Gli intenti genocidiari non vengono insomma nascosti e neanche sul tema del passaggio degli aiuti: “Mi vergogno di essere l’unico nel governo ad aver votato contro il trasferimento delle spedizioni (di aiuti) a Gaza attraverso Kerem Shalom. Volete umanitarismo? Restituite gli ostaggi”.

A spalleggiare i deliri di Ben Gvir vi è lo stesso Netanyahu, il quale, pur non parlando esplicitamente di ri-colonizzazione di Gaza, sostiene che il controllo civile e militare dovrà rimanere in mano sionista perché “ad un hamastan non deve succedere un fatahstan”, escludendo quindi in pratica qualsiasi autorità palestinese, anche solo di facciata.

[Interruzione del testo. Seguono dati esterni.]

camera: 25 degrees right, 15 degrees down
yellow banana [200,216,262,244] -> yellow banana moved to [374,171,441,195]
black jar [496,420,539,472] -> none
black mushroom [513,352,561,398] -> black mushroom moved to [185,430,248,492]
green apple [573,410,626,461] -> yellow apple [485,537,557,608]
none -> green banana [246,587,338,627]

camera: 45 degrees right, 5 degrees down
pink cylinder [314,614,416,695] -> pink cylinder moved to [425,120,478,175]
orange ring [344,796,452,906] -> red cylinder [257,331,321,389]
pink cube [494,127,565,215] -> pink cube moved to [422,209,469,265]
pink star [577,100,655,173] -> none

Rispetto al tema degli ostaggi, se l’ipotesi Gallant-Gantz apre alla ricerca di un accordo per uno scambio di prigionieri con la Resistenza Palestinese, l’ipotesi estremista sembra non curarsene più di tanto. Anzi, gli estremisti sionisti sembrano puntare a prolungare la guerra finché tutti gli ostaggi non verranno uccisi sotto le stesse bombe che teoricamente vengono sganciate per “liberarli”, per poi poter procedere con ancora più vigoria verso la pulizia etnica, o “emigrazione volontaria”, secondo la terminologia ultra-sionista.

In ogni caso, il fatto che l’ondivago Netanyahu si sia schierato con loro segnala come la posizione schiettamente genocidaria dell’estrema destra religiosa gli appaia, nella sua irrazionalità, “più realistica” rispetto alle formulazioni ancora vaghe di Gallant e Gantz.

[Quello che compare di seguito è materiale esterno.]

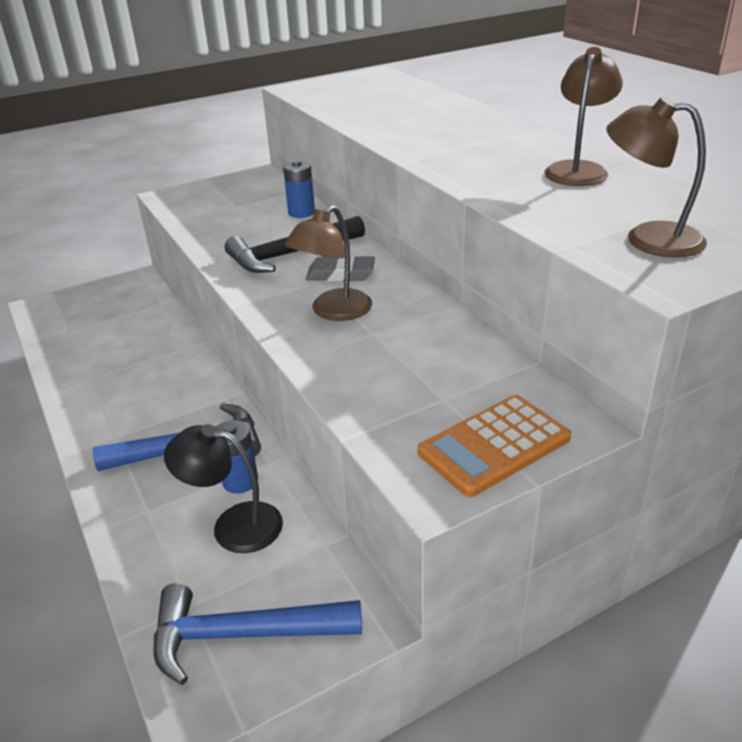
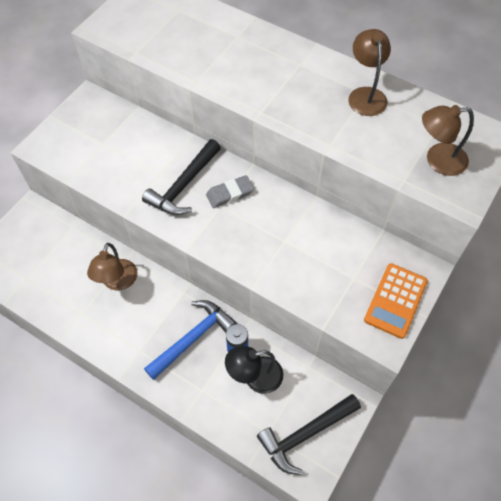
camera: 30 degrees left, 25 degrees up
blue hammer [153,584,362,685] -> black hammer [257,394,361,475]
blue battery [283,160,315,218] -> none
brown lamp [285,205,372,321] -> brown lamp moved to [87,243,137,290]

La Resistenza Palestinese, infatti, ha chiarito più volte che non lascerà mai il campo a paesi o entità terze che vorranno governare la Striscia di Gaza entrandovi, in pratica, a bordo dei carri armati dell’occupante. “Hamas esisteva per restare”, ha ribadito il Capo dell’Ufficio Politico dell’organizzazione sunnita Haniyeh. “Il movimento deciderà, insieme a tutte le fazioni nazionali, l’amministrazione della Striscia di Gaza dopo la guerra”.

Dal canto loro, Arabia Saudita ed Emirati Arabi Uniti, finora, hanno più volte declinato l’invito degli USA a partecipare ad una forza multinazionale che contribuisca al controllo della Striscia nel dopoguerra. Al momento, infatti, i rischi di insabbiarsi per via dell’ostilità della Resistenza Palestinese sono troppo alti. In più, lo stato sionista, attualmente, non si presenta affatto affidabile, vista l’egemonia estremista al suo interno.

Tuttavia, tale diniego non è da considerarsi definitivo. Secondo il Middle East Eye, il Bahrein, che spesso si comporta come l’appendice più filo-americana dell’Arabia Saudita, avrebbe dato la propria disponibilità agli USA.